- **Given problem**:
Quote verbatim the portion of the forum thread on missed train connections that begins with the words "Amtrak's obligation to" and ends with the words "no matter what.".

# Missed Connections



## pquinn (Feb 27, 2007)

Hello. I have a question about missed connections and what Amtrak's responsibilities are to take care of you if you miss your 2nd train because the 1st one was too late. I'm excited to go on a cross country trip in March from Worcester MA to Seattle WA. I'll be taking the Lake Shore Limited and then the Empire Builder. There is a 4.5 hour layover in Chicago on the way there, and a 4 hour one on the way back. Now I have taken the Lake Shore Limited before and can say that it has never ever arrived in Chicago on time. In my experience it is usually around 2 hours late. After reading some of the posts on this site I started to wonder what would happen if the train was even more late than this - if it was so late that the westbound trains had already left. Would Amtrak have to put me up in a hotel room in Chicago? Does the obligation to provide lodging depend on the type of ticket? Westbound I am going from coach on the Lake Shore to sleeper on the Empire Builder. Eastbound I go from sleeper to coach. Thanks in advance for your replies.


----------



## AlanB (Feb 27, 2007)

Amtrak is obligated to get you to your destination. That can mean any of the following, busing you to catch up with the EB, giving you a plane ticket, or most likely putting you up in a hotel for the night with a meal allowance and then booking you on the next day's train.

Unfortunately the later could mean that you might loose out on the sleeper, unless there is one still available on that next day's train. If that happens though, where you loose out on the sleeper, then you will get a refund for the amount you paid for the sleeper.

Amtrak's obligation to you is *not* affected by what class of service did you initially travel in, nor what class are you in on the connecting train. If you miss the connection, it doesn't matter what class you are in, it is Amtrak's job to get you where you want to go no matter what.


----------



## D.P. Roberts (Feb 28, 2007)

AlanB said:


> Amtrak is obligated to get you to your destination. That can mean any of the following, busing you to catch up with the EB, giving you a plane ticket, or most likely putting you up in a hotel for the night with a meal allowance and then booking you on the next day's train.
> Unfortunately the later could mean that you might loose out on the sleeper, unless there is one still available on that next day's train. If that happens though, where you loose out on the sleeper, then you will get a refund for the amount you paid for the sleeper.

- **Given information**:
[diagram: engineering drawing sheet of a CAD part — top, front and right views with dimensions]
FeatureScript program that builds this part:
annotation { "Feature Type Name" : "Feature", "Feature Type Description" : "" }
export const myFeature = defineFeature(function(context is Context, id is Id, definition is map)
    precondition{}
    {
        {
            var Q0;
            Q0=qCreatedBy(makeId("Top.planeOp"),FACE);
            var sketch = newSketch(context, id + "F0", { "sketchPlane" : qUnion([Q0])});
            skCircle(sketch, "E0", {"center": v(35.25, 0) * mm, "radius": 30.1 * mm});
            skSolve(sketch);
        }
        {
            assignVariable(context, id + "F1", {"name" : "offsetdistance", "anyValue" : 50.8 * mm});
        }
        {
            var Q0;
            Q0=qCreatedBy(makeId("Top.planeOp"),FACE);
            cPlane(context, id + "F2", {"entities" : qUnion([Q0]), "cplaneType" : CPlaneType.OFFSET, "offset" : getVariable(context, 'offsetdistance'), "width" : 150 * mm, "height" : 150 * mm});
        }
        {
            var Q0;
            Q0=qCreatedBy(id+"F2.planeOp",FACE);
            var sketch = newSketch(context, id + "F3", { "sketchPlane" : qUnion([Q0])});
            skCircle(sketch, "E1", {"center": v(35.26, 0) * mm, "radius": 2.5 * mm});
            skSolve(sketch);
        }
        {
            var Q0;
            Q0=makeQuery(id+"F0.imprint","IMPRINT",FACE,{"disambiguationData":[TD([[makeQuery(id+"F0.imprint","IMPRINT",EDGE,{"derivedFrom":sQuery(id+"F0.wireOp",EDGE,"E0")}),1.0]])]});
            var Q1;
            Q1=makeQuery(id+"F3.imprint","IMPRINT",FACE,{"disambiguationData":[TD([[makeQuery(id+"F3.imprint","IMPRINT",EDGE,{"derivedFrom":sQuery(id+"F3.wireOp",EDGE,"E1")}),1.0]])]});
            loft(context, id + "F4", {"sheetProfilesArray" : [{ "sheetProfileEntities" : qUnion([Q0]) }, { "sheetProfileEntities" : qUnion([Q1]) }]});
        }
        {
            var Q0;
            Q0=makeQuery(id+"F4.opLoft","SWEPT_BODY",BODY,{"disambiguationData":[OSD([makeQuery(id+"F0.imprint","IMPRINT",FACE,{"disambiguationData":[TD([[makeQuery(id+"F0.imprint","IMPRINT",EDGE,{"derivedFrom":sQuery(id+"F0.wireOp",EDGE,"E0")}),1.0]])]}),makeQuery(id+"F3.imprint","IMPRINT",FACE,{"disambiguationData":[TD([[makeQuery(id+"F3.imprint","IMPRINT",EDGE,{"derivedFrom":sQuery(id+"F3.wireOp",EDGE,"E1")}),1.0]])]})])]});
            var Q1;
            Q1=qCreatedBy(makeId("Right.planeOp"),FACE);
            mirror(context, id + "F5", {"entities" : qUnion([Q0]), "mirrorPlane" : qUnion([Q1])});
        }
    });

- **Task output**:
Amtrak's obligation to you is *not* affected by what class of service did you initially travel in, nor what class are you in on the connecting train. If you miss the connection, it doesn't matter what class you are in, it is Amtrak's job to get you where you want to go no matter what.